The site will continue to use some natural gas and electricity.
The wood pellets contain no chemical additives to sustain burning, Whineray said. Slightly more expensive than coal per unit of heat, they are made from plantation-based wood fibre residues from local sawmills in the form of sawdust and shavings.
Fonterra received a $200,000 technology assistance grant from the Energy Efficiency Conservation Authority towards the conversion cost, which involved modifying existing boiler infrastructure.
Some fabrication was done in New Zealand, and other parts overseas, the latter's timely delivery in a Covid-19 pandemic providing tense moments in the lead-in to the dairy season's October spring flush.
Fonterra has 33 sites comprising 110 manufacturing plants.
The Te Awamutu conversion will reduce the farmer-owned cooperative's national coal consumption by 9 per cent, saving more than 84,000 tonnes of carbon emissions a year.
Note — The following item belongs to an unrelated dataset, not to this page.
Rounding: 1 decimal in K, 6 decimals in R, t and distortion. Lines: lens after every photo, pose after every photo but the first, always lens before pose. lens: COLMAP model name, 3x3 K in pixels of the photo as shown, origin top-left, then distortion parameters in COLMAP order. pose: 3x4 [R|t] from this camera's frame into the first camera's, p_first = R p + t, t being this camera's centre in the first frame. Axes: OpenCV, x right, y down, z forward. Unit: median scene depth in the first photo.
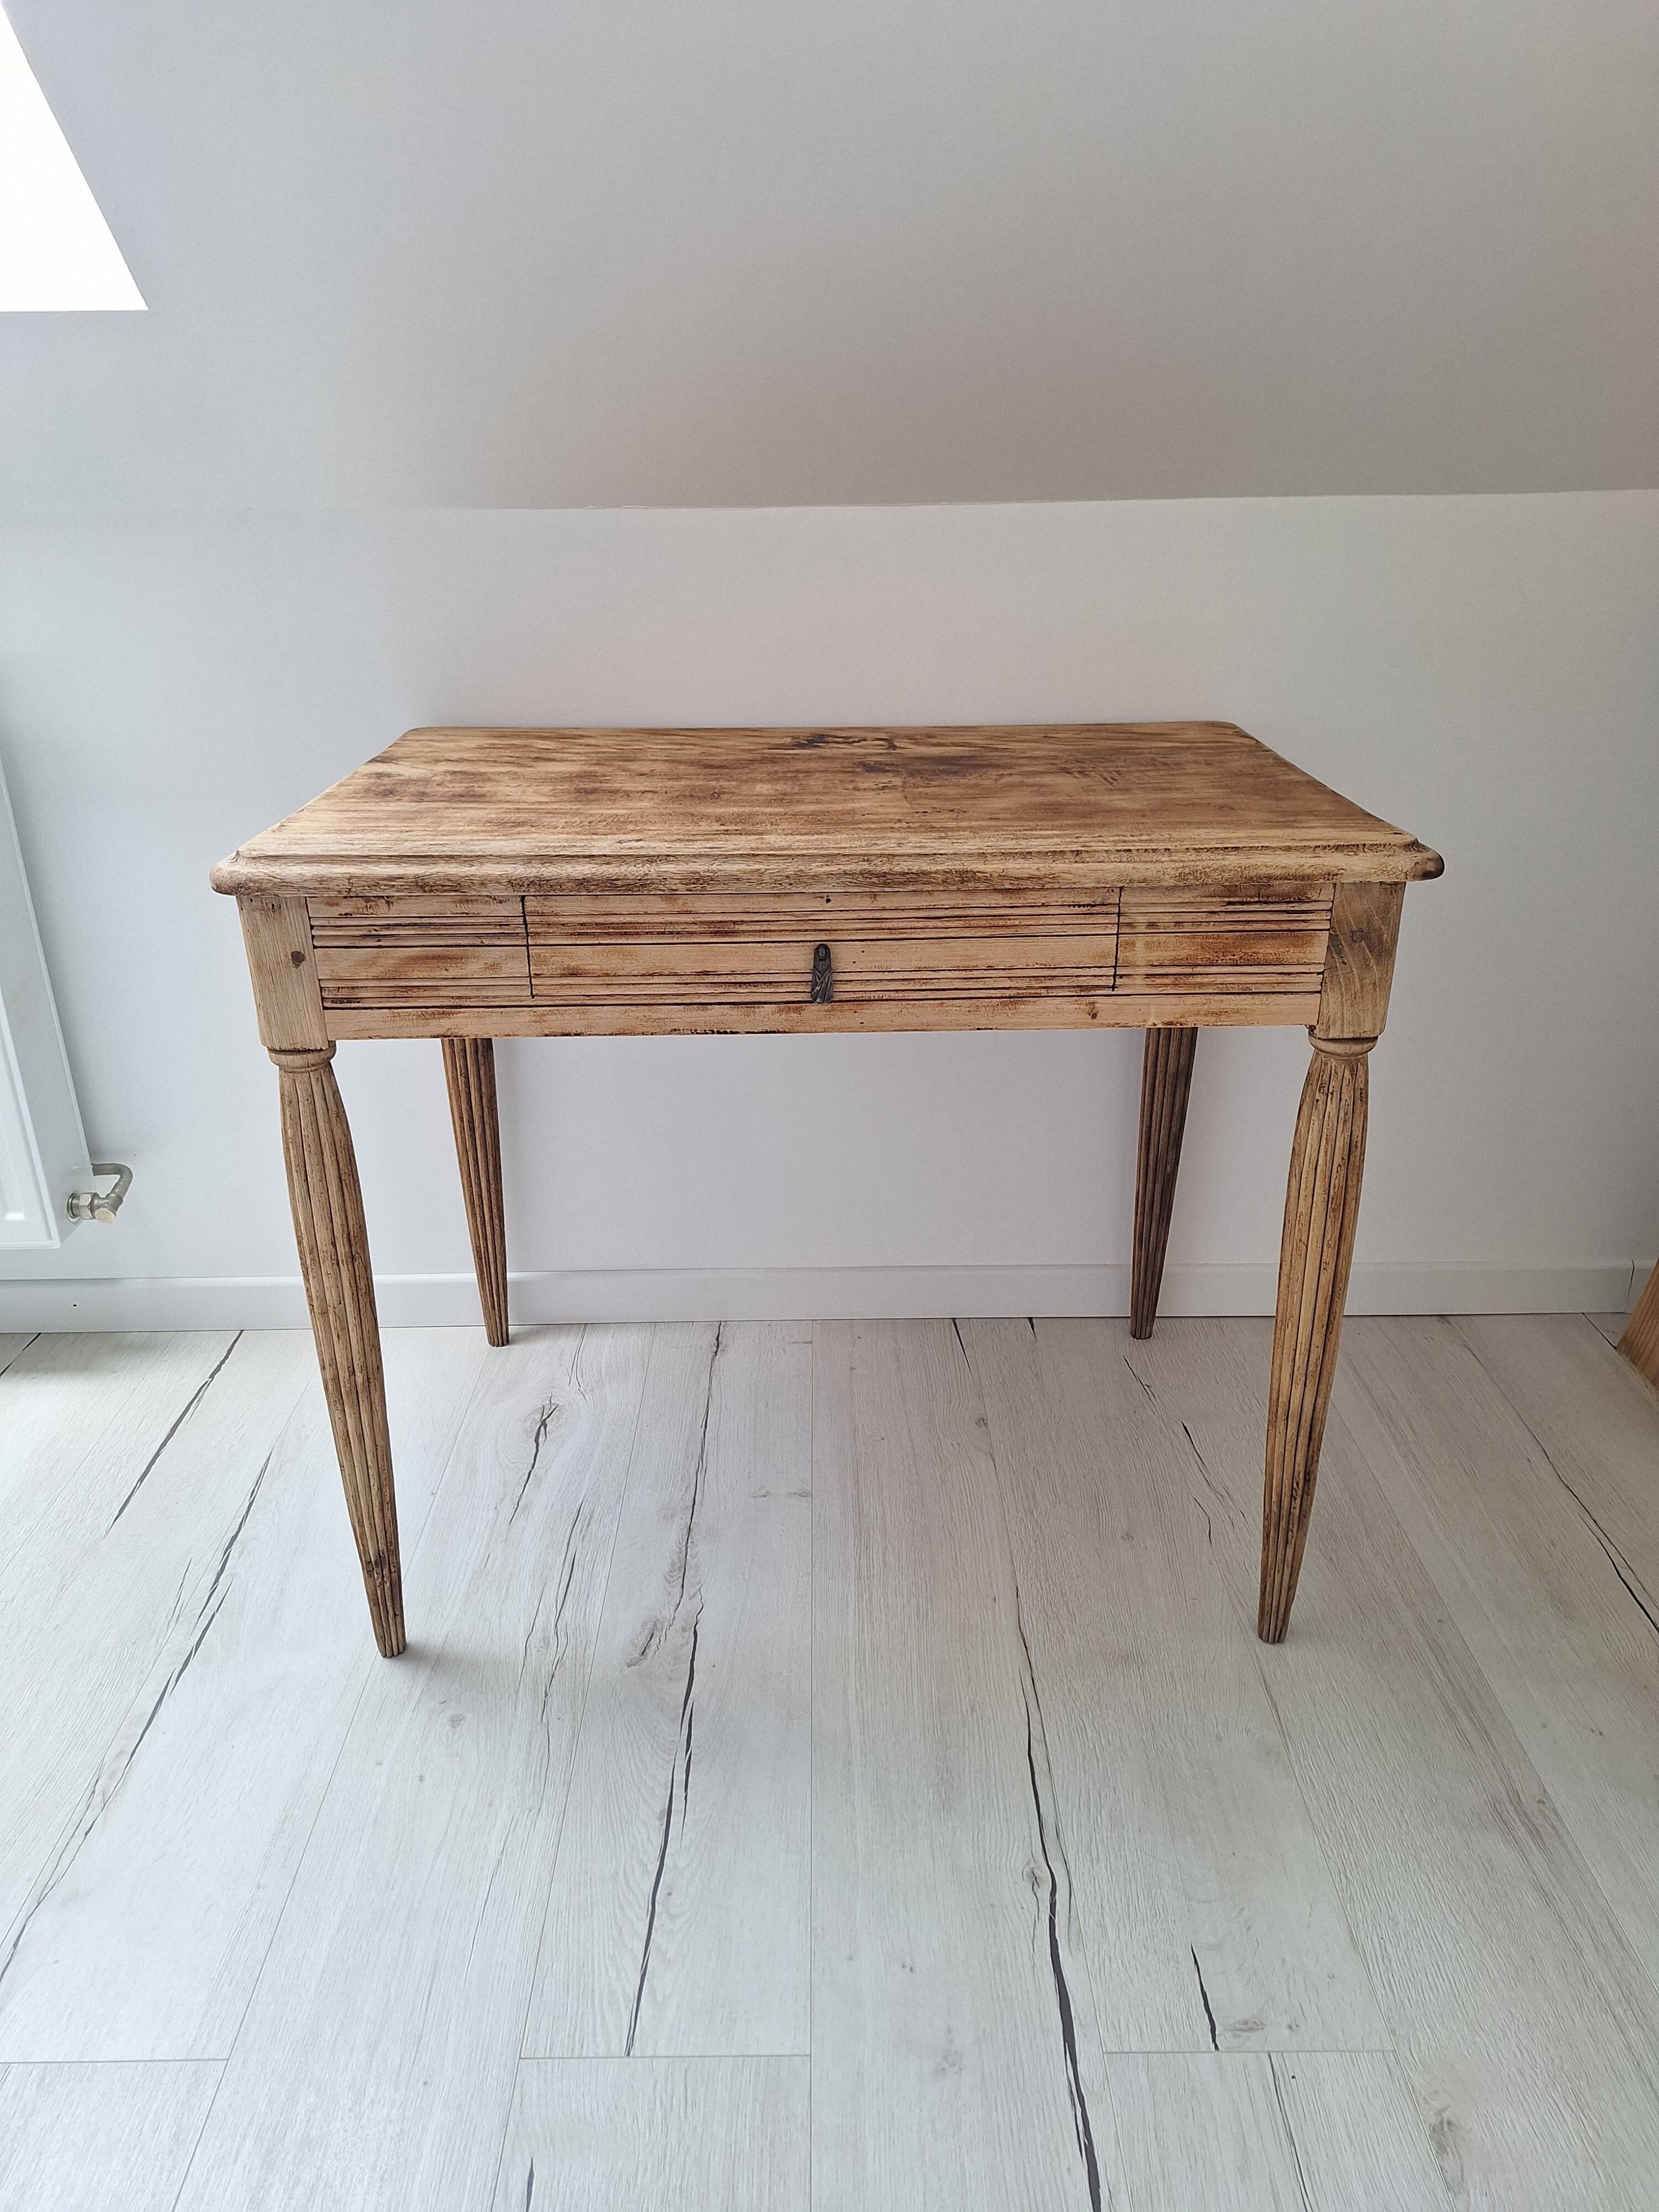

Fonterra says that's the same as taking 32,000 cars off the road.
Fonterra's interim target is achieving a 30 per cent reduction in emissions by 2030.
The Te Awamutu conversion reduces Fonterra's number of coal-fired sites in the North Island to two. Seven in the South Island still use coal.
The company's annual report last year showed it emits 1.7 million tonnes of carbon dioxide a year.
Fonterra receives free carbon credits under the Emissions Trading Scheme, New Zealand's main tool for reducing greenhouse gas emissions.
But the company said these credits are not eligible for carbon neutral claims.
The Te Awamutu site is the sixth largest producer of dairy ingredients in the country and the main buttermilk producer in the Waikato region.
During peak season, it processes 3m litres of raw milk, more than 1m litres of cream and 750,000 litres of buttermilk a day. Milk powder production is 90,000 tonnes a year - filling enough bags to span the length of New Zealand three times.
The three-plant site employs more than 290 people.